溺愛音感
『わたし……ぜんぜん憶えていない……マキくんと昔会ったことも、ぜんぜん憶えていない』
記憶力が悪い自分を恨めしく思ったが、メーガンさんは呆れ顔で首を振った。
『そりゃあそうでしょうよ。離れた場所から眺めていただけなんだから』
『……え?』
『彼自身は、リクエストしていないし、チップも渡していないもの。彼の友人が、ハナちゃんのファンだったみたいね』
『マキくんの……友だち……』
『ハナちゃんと同じくヴァイオリンを弾いていたそうよ』
『えっ!?』
もしかして、という思いはメーガンさんのひと言で肯定された。
『残念ながら、プロにはなれなかったそうだけれど』
細切れの点を線にできるだけの情報はなかった。
それでも、わたしとマキくんは『彼女』で繋がっていたのだと確信した。
女性との付き合いが長続きしないマキくんの唯一の例外。
もうヴァイオリンを弾いていないと知っていながら、いつかもう一度、伴奏する機会を諦められない相手。

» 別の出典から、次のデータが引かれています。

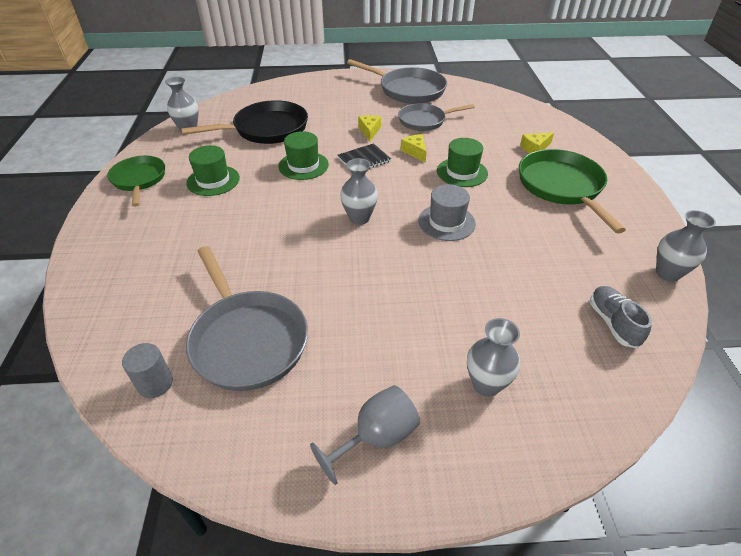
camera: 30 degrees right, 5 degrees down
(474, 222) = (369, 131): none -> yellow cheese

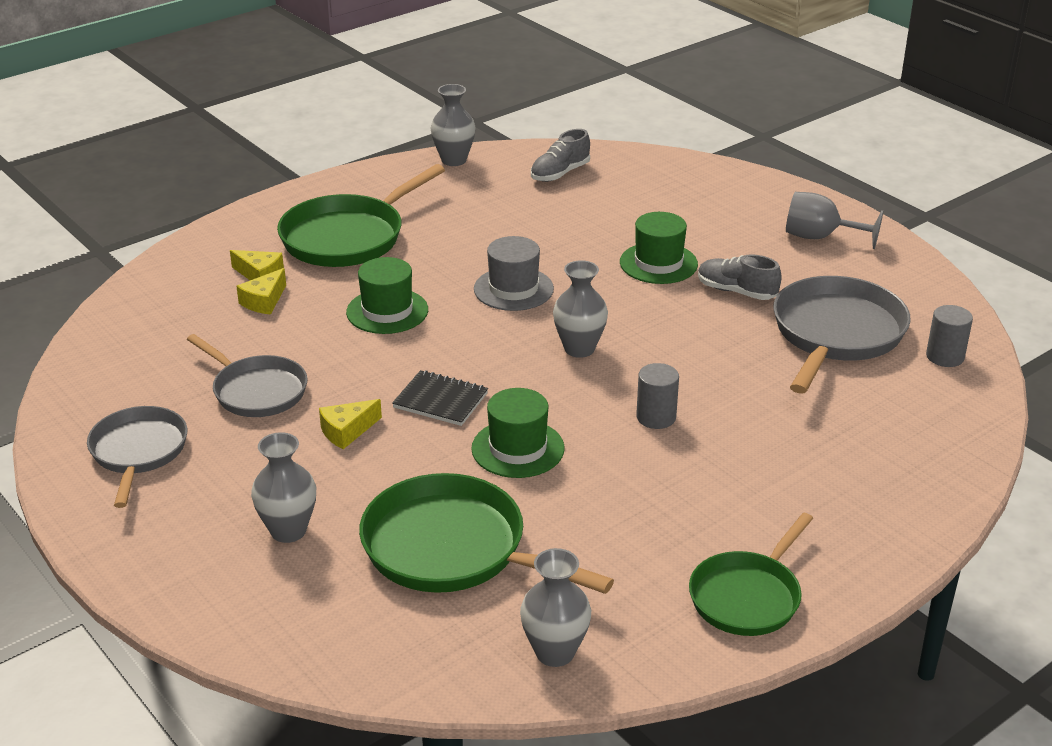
camera: 125 degrees left, 10 degrees down
(213, 180) = (654, 515): green hat -> green hat (658, 263)
(266, 129) = (453, 549): black pan -> green pan
(272, 214) = (656, 417): none -> grey cylinder
(349, 321) = (736, 291): none -> grey shoe
(408, 90) = (138, 452): grey pan -> grey pan, size x0.66
(415, 152) = (370, 365): yellow cheese -> yellow cheese (264, 301)
(486, 384) = (707, 209): grey vase -> grey vase (288, 531)

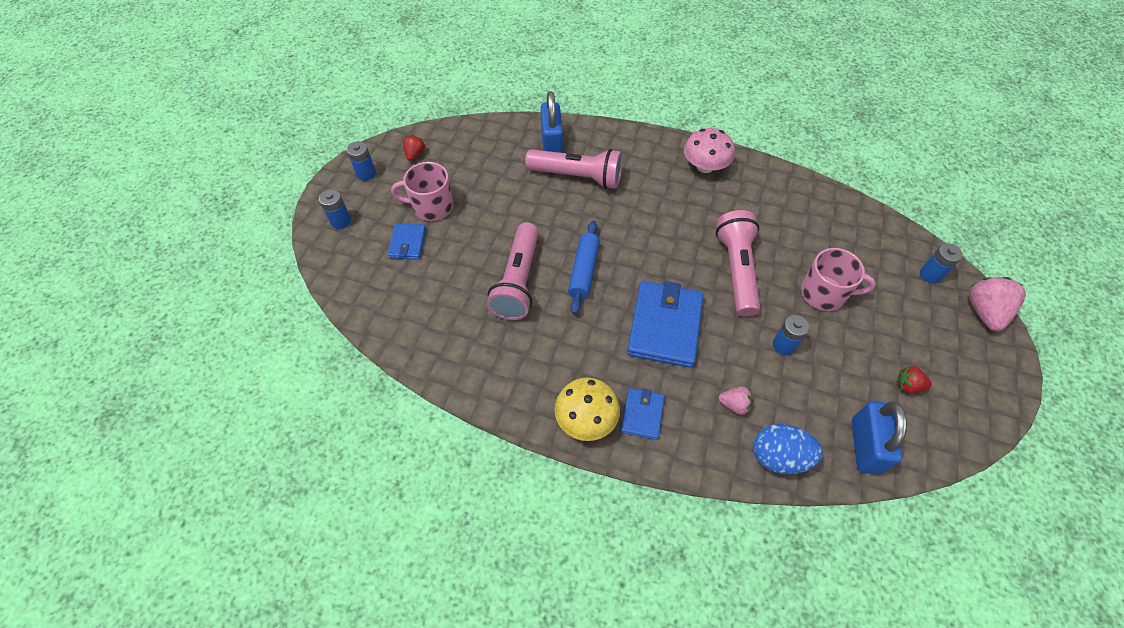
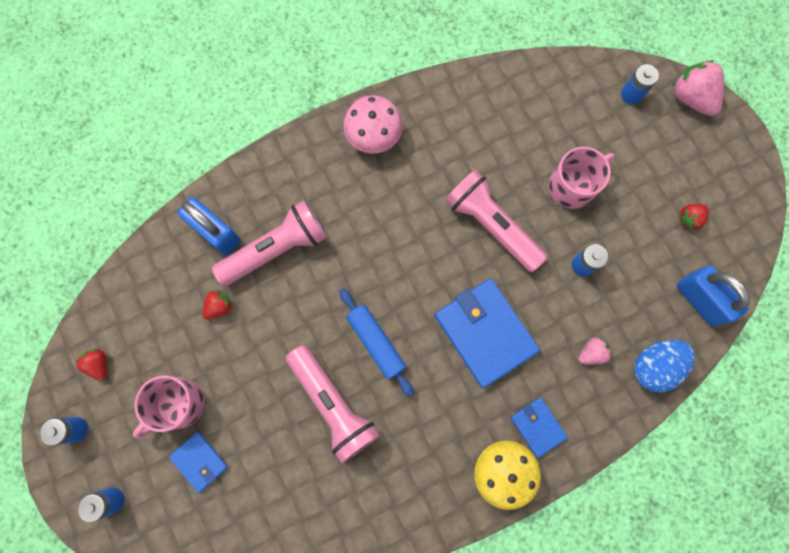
camera: 45 degrees left, 20 degrees up
(511, 179) = (219, 306): none -> red strawberry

マキくんの耳の奥には、いまもきっと、彼女が奏でるヴァイオリンの音が流れている。
そうでなければ、あんな風に――「ふたり」では弾けない。
ザワザワしていた胸は鈍い痛みを訴え、ジリジリした熱がつま先から全身を這いあがる。
彼女の代わりに、いくらでも演奏する。
でも、わたしは「彼女」にはなれない。
唯一の例外には、なれない。
彼にとっての唯一の存在は、すでにいる。
(どうして、いまあるもので満足できないんだろう? どうして、欲張りになっちゃうんだろう? ヴァイオリンが弾けて、美味しいごはんが食べられて、雨露をしのげる屋根の下で眠れるなら、それだけで幸せなはずなのに……どうして、)
ひとり占めしたくなるんだろう?
『ところで……ハナちゃん、柾とお見合いしたんですって?』
『あ……はい……』
ぐちゃぐちゃになりかけた頭と心は、一旦クローゼットにしまう。
忙しいメーガンさんが、わたしのために時間を作ってくれているのに、物思いに耽るのは失礼だ。
『音羽から相手の名前を聞いて、紅茶を噴き出しそうになったわ』
メーガンさんは、緑茶を飲みながらくすりと笑った。